Parks, Ridley-Thomas and a vast labor machine duke it out. What about voters?

Nonpartisan observer Jaime Regalado, executive director of the Edmund G. “Pat” Brown Institute of Public Affairs, says Ridley-Thomas’ closeness to Tyrone Freeman “doesn’t help” him, but it “doesn’t have that Velcro stick,” because other unions backing Ridley-Thomas have not been tainted. Many of those other unions, under the umbrella of the county Federation of Labor, will crank up their vast get-out-the-vote machinery using phone banks and door-to-door canvassing to promote Ridley-Thomas over Parks.

In the June primary, Ridley-Thomas edged Parks 45 percent to 40, but only 20 percent of eligible voters weighed in. Turnout is expected to be high in November, which could help either man.

Regalado argues that in a high-turnout election, the Labor Federation could be very effective at organizing the young voters and Latinos to vote for Ridley-Thomas. But Parks might also find an advantage in a high turnout: In the wake of the Wall Street credit meltdown, Parks is one of only two or three elected politicians in City Hall who actively promotes fiscal austerity, which he learned as chief of the budget-strung LAPD.

On the 15-member City Council, budget expert Parks is in a small minority that votes 13-2 or 12-3 against big-ticket items.
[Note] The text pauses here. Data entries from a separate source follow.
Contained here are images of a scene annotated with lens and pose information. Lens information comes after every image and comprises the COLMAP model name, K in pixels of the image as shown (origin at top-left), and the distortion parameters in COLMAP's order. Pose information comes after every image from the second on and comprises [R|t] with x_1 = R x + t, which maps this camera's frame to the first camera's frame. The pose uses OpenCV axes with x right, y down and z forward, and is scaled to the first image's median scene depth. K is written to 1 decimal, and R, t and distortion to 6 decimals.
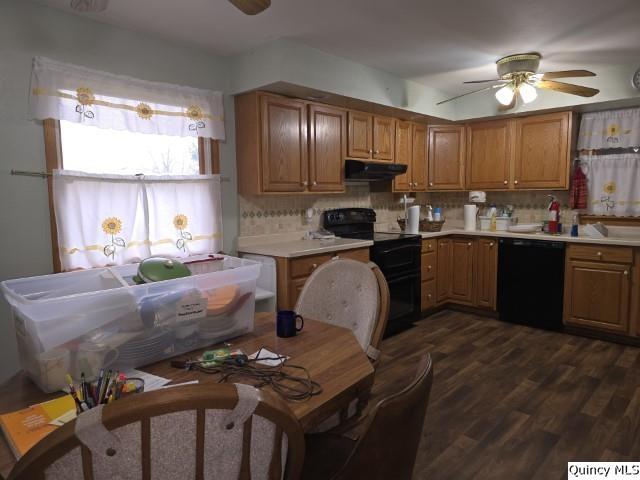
lens RADIAL K [[427.9, 0, 319.6], [0, 427.9, 234.0], [0, 0, 1]] dist [0.063406, -0.045788]
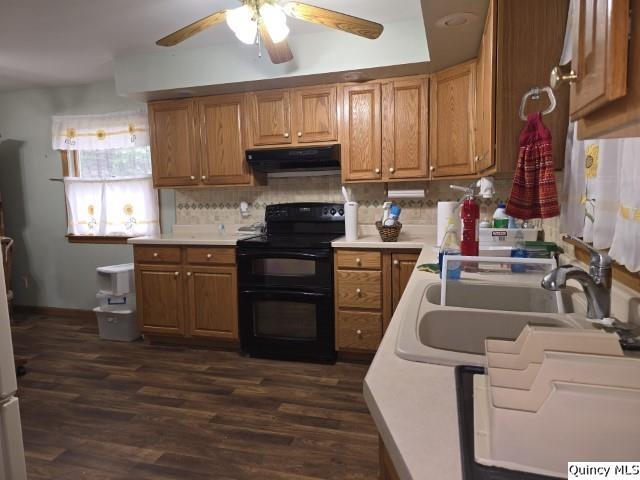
lens RADIAL K [[427.9, 0, 319.6], [0, 427.9, 234.0], [0, 0, 1]] dist [0.063406, -0.045788]
pose [[0.458236, 0.086368, -0.884624, 0.961582], [-0.065292, 0.995850, 0.063406, -0.062465], [0.886429, 0.028704, 0.461974, 0.723522]]
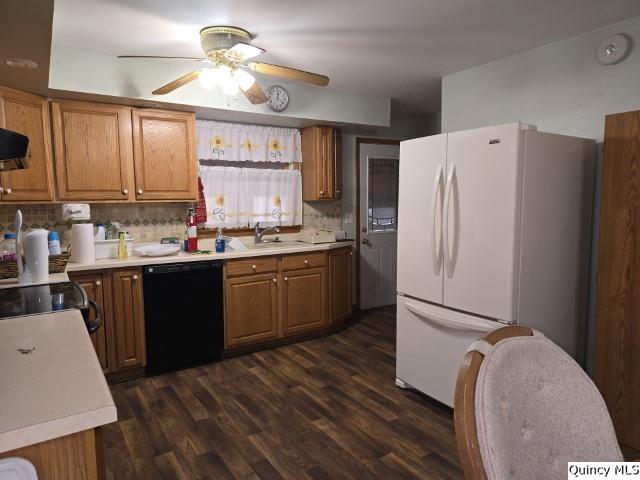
lens RADIAL K [[427.9, 0, 319.6], [0, 427.9, 234.0], [0, 0, 1]] dist [0.063406, -0.045788]
pose [[0.234072, -0.071545, 0.969583, -0.260066], [0.102571, 0.993540, 0.048550, -0.058768], [-0.966793, 0.088087, 0.239898, 0.610741]]
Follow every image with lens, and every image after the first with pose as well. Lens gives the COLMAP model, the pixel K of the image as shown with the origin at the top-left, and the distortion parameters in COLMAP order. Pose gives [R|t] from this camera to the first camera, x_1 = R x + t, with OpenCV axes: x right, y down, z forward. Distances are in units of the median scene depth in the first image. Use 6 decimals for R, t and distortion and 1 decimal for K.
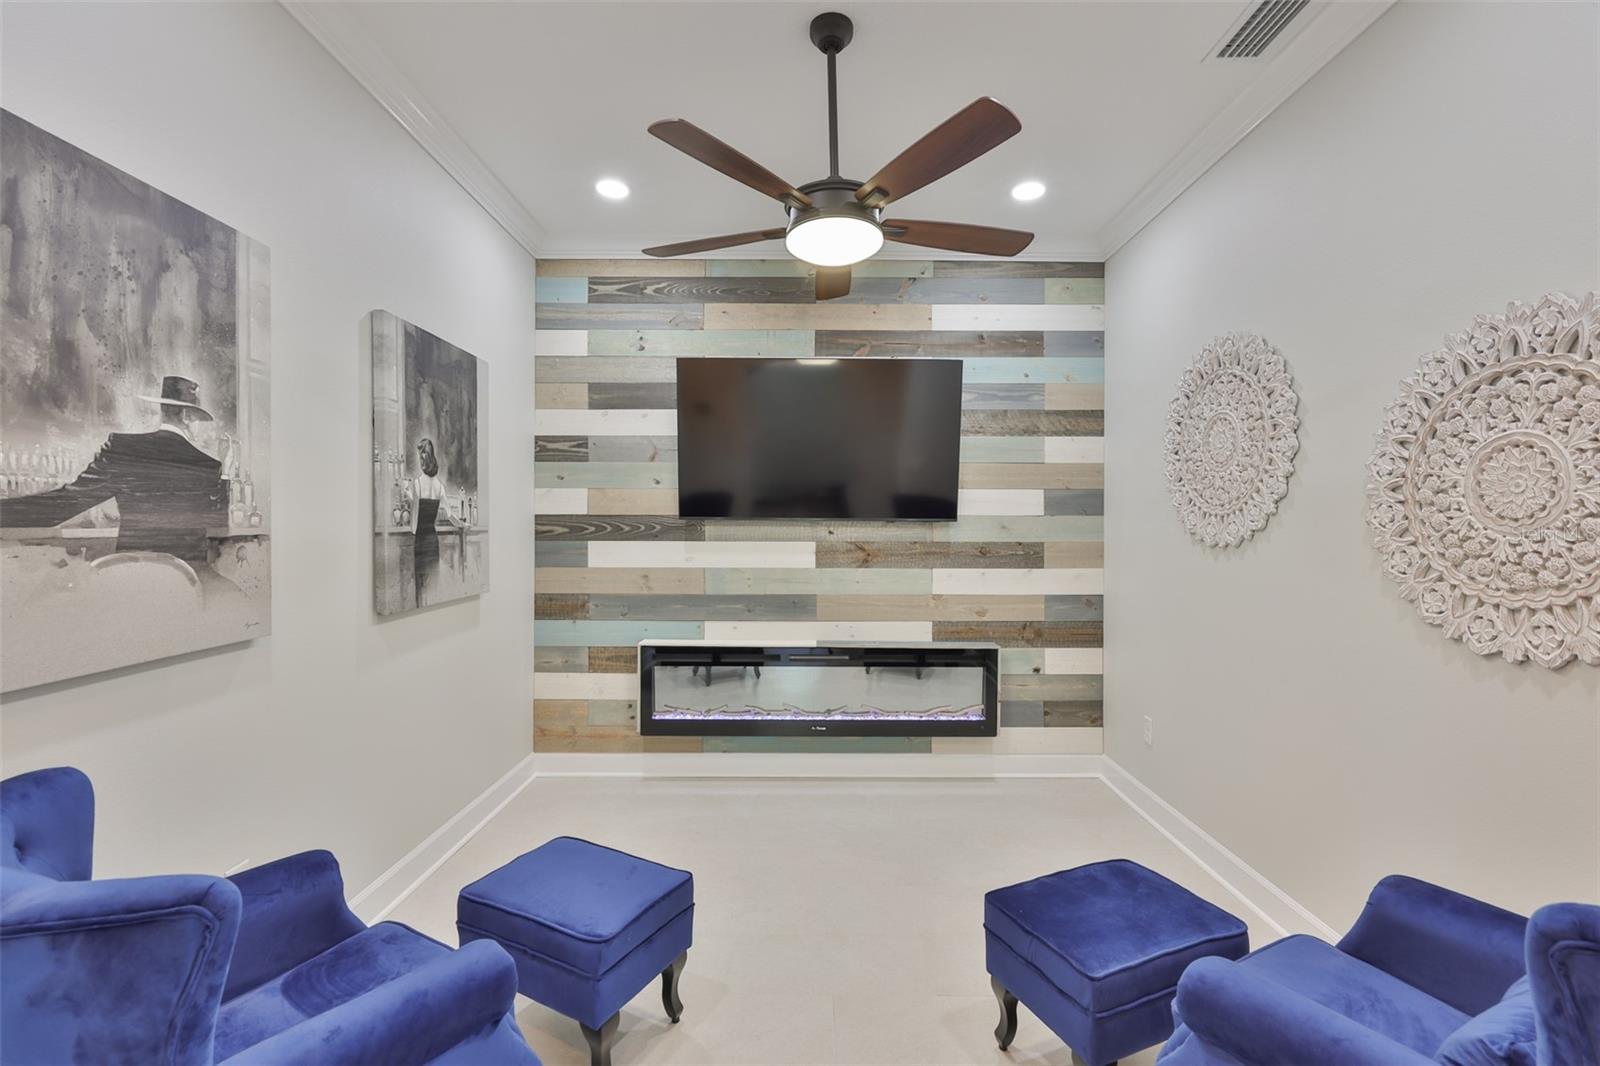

In fact, his fiscal watchdogging is what got Parks in trouble with raise-seeking city employee unions, the SEIU and other big labor groups.

 
Parks now has to hope that voters are in a fiscally sensitive mood on November 4. He might benefit — but only if he can somehow communicate his belt-tightening ways to county voters, and do it without the millions that Ridley-Thomas’ labor backers will spend.

But so far, Parks seems mired in small issues that have failed to get him the “free media” coverage his underfunded campaign needed. In August, for example, Parks introduced a sweeping smoking ban at a time when the City Council had just approved other smoking restrictions. “We got rid of smoke in public buildings, parks and the farmers market,” Parks tells the Weekly. “I thought rather than going incrementally, we should look at the whole issue.”
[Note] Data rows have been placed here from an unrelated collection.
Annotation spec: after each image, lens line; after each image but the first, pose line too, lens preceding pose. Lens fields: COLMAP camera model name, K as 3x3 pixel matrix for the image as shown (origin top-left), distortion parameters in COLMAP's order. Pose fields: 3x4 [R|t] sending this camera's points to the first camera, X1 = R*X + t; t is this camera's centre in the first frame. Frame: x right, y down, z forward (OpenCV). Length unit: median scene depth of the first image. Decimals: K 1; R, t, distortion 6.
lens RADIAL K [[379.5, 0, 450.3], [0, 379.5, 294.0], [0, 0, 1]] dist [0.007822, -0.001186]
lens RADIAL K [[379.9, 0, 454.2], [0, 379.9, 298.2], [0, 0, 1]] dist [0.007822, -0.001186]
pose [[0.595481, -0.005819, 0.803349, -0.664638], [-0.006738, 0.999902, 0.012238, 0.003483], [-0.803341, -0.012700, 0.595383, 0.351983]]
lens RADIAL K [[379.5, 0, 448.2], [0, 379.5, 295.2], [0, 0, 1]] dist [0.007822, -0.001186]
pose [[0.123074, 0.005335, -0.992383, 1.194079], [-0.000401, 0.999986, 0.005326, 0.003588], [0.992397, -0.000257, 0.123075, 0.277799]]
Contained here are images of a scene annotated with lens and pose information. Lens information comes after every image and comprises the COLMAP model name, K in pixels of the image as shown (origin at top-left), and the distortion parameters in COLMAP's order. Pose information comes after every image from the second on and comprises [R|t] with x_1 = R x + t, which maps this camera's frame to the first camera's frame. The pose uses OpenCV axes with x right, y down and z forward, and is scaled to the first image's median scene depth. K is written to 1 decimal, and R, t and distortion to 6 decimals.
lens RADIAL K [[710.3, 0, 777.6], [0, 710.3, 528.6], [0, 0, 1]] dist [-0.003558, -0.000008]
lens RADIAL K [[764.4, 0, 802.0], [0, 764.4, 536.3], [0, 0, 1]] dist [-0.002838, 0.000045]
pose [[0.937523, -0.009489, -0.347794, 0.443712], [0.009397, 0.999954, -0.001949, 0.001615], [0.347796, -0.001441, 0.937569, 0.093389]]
The Ridley-Thomas campaign called it a publicity stunt. “I think it’s not coincidental that Mr. Parks has become Mr. Resolution after he came on the City Council,” says Fred MacFarlane, media adviser to Ridley-Thomas.

Then, in late September, Parks ordered the nonprofit group Strategic Concepts in Organizing and Policy Education (SCOPE) to vacate within 60 days a rental they get for $1 per year from the city, complaining that the group used its virtually free subsidized space to campaign for Ridley-Thomas.

That could have turned into a decent “free media” headline for Parks, had he followed through with proof that city taxpayers were indeed subsidizing backers of Ridley-Thomas — ensconced in a free city rental. But instead, Mayor Antonio Villaraigosa, a pal of SCOPE president Anthony Thigpenn’s, got the upper hand, stopping the group’s eviction cold.

This kind of tit-for-tat has dominated the race, and Hutchinson is predicting the outcome: “Ridley-Thomas will win it, and he will win it for the wrong reasons. Money, money, money. The unions, the unions, the unions. They tipped the scales unfairly against both Parks and constituents of the 2nd District.”